The manifold module provides connection to the flowlines via the Rovcon connection system and interconnects the various modules.

Separator Module The well fluid from the Tordis field is first routed into the separator vessel. The inlet cyclone in the vessel does a first separation where the majority of the gas is separated out and routed through a separate gas bypass line outside of the vessel, thereby minimizing the size of the separation vessel. The remaining water, oil and gas are separated through the gravity principle inside the vessel. The water is the heaviest part, which is pumped via a water injection pump directly back into the Utsira reservoir through the Xmas Tree. Oil and gas are remixed and pumped through a multiphase pump back to the Gullfaks C platform. Any deposit of sand inside the separation tank is handled by the sand removal system.

The Separator Module is retrievable.
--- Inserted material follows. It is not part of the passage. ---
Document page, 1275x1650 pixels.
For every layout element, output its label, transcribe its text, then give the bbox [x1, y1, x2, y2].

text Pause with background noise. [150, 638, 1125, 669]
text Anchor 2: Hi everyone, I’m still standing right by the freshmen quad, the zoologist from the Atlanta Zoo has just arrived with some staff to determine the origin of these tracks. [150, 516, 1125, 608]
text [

Sand Removal System Any sand from the wellstream will deposit at the bottom of the separation vessel. A flushing system with specially designed nozzles has been developed to flush out the sand at certain intervals. The sand is transported into the Desander Module, and then mixed with the injection water and reinjected into the reservoir downstream of the water injection pump.

Water Injection Pump The Water Injection Pump is a Framo liquid pump which is driven by an electrical motor powered through an electrical power cable from the Gullfaks C platform. The pump can be retrieved for maintenance by a pump-running tool. Multiphase Pump The Multiphase Pump is a Framo multiphase pump, and is powered through an electrical power cable from the Gullfaks C platform. It can also be retrieved by the pump-running tool.
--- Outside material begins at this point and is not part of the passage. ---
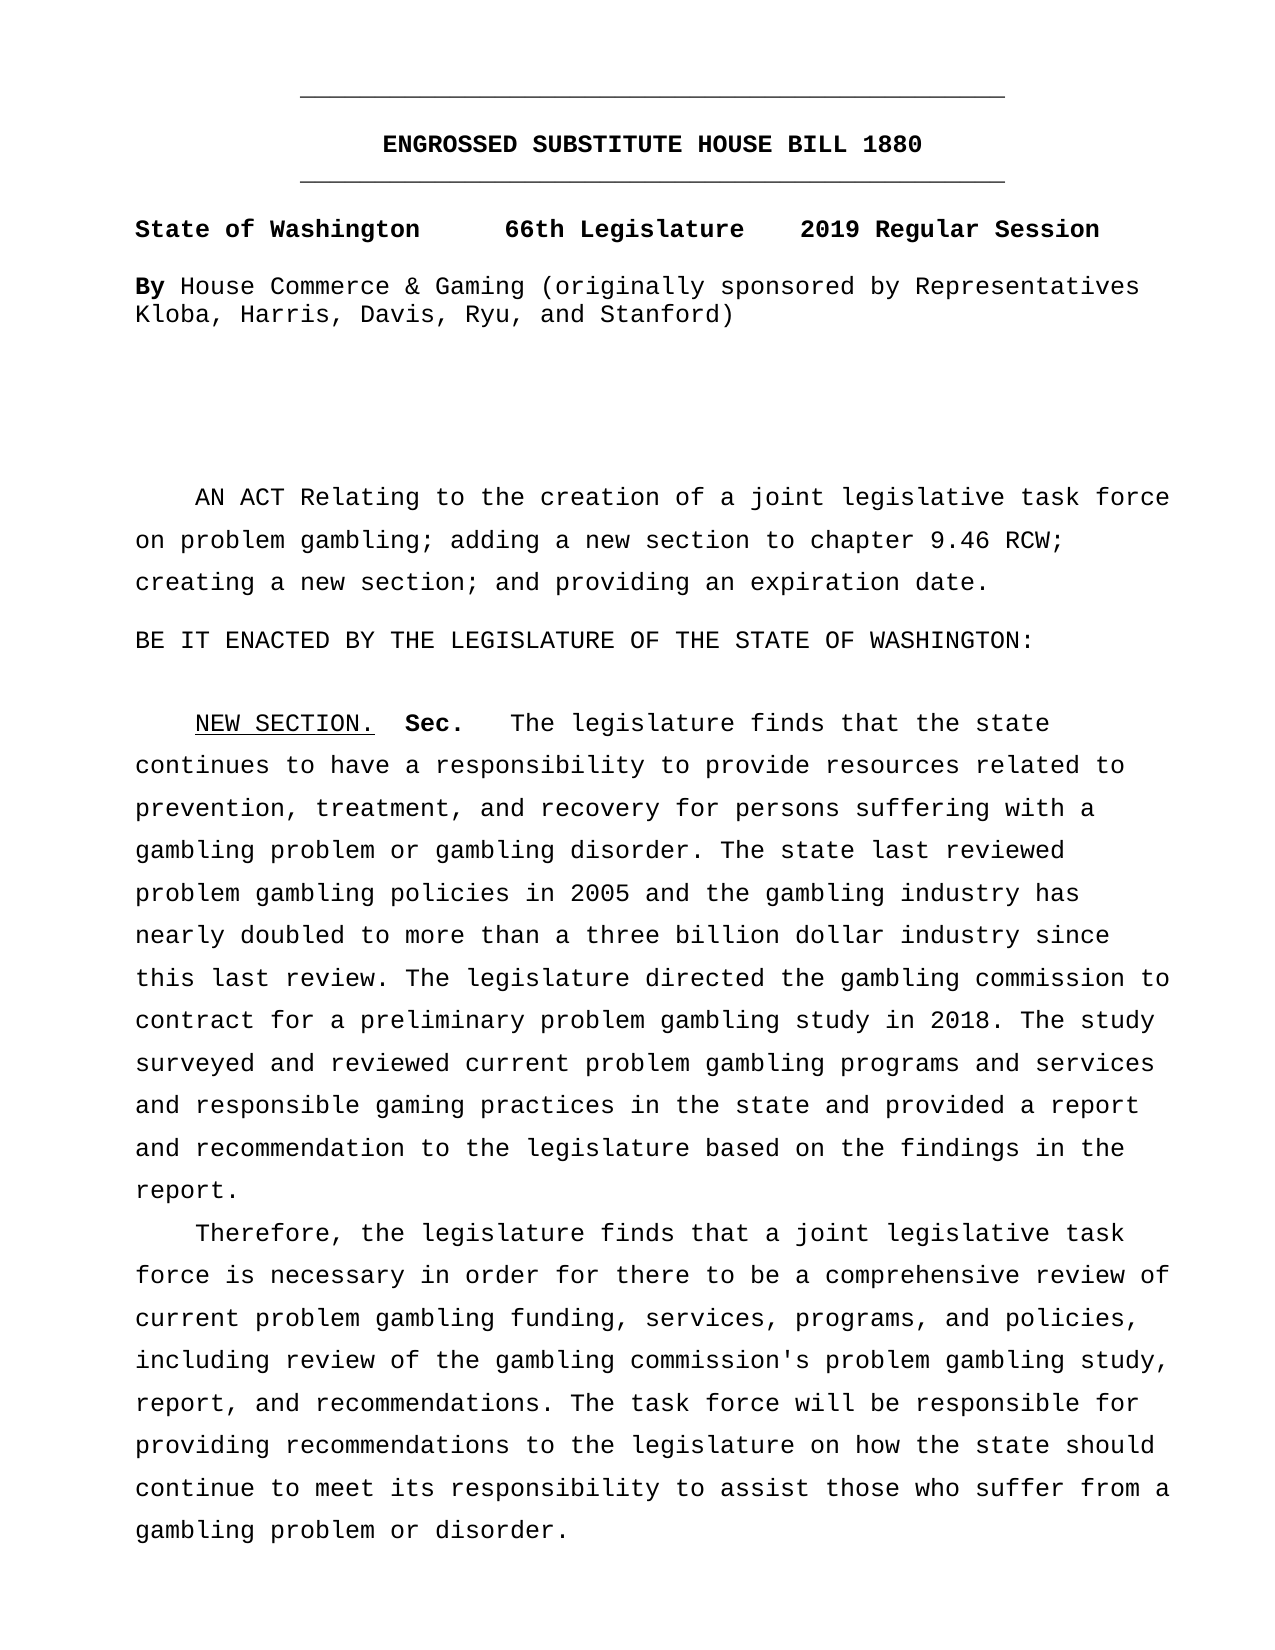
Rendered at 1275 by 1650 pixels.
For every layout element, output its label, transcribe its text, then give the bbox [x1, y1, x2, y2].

Other The Subsea Separation Station is equipped with two multiphase flowmeters (Roxar) which will measure the composition of the well flow to prepare the separation system settings. A level monitoring system is installed in the separation tank to monitor water, oil and gas interfaces which again provide input to the water pump speed. The Subsea Separation Boosting Injection Station includes one subsea control module to control the various functions of the station and communicate back to the Gullfaks C platform.